Sandbox?

Here in Cyrsti's Condo I used to call transitioning "playing in the girl's sandbox".

All I heard forever it seemed was "welcome to our world" from the cis women who did embrace me. (Bless their hearts-a bunch of embracing!)

Finally, I became just me to them and the world. And last night on Thanksgiving Eve, everything seemed to slow down and come into focus.  Indeed I knew I was going full circle into becoming the person I was born to be. 

In more of a traditional way, Liz and I went to a small meetup of friends celebrating a full moon. The group focused the power of the moon to heal ones in need-and the world. 

On the way home, Liz and I took the easy way out and shopped for our Thanksgiving dinner with her family on Saturday. I have a bad hip, so I wasn't expecting an easy way of the experience. 

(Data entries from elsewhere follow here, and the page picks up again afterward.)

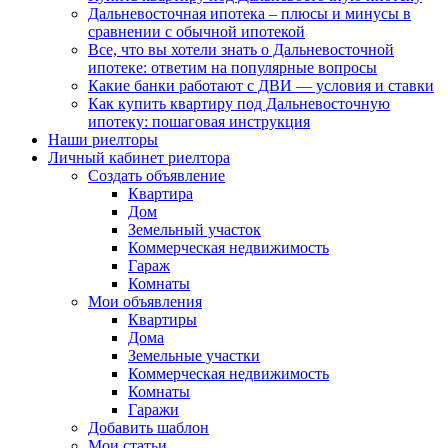
Дальневосточная ипотека – плюсы и минусы в
сравнении с обычной ипотекой
Все, что вы хотели знать о Дальневосточной
ипотеке: ответим на популярные вопросы
Какие банки работают с ДВИ — условия и ставки
Как купить квартиру под Дальневосточную
ипотеку: пошаговая инструкция
Наши риелторы
Личный кабинет риелтора
Cоздать объявление
Квартира
Дом
Земельный участок
Коммерческая недвижимость
Гараж
Комнаты
Мои объявления
Квартиры
Дома
Земельные участки
Коммерческая недвижимость
Комнаты
Гаражи
Добавить шаблон
Мои статьи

Amazingly, the hip didn't bother me and here I was following Liz around like a puppy dog while she tore through the store, comparing prices/coupons and checking out. No side looks, no smirks no reaction of any kind-from anyone.

I felt great and ready to pass along all the thanks and goodwill I felt to all that I could. Ironically now, it's increasingly difficult to do that because like it or not I'm heading down a stealth path I didn't see coming. Being transgender is becoming less and less relevant to me.

My spot in the sandbox "seems" to be secure.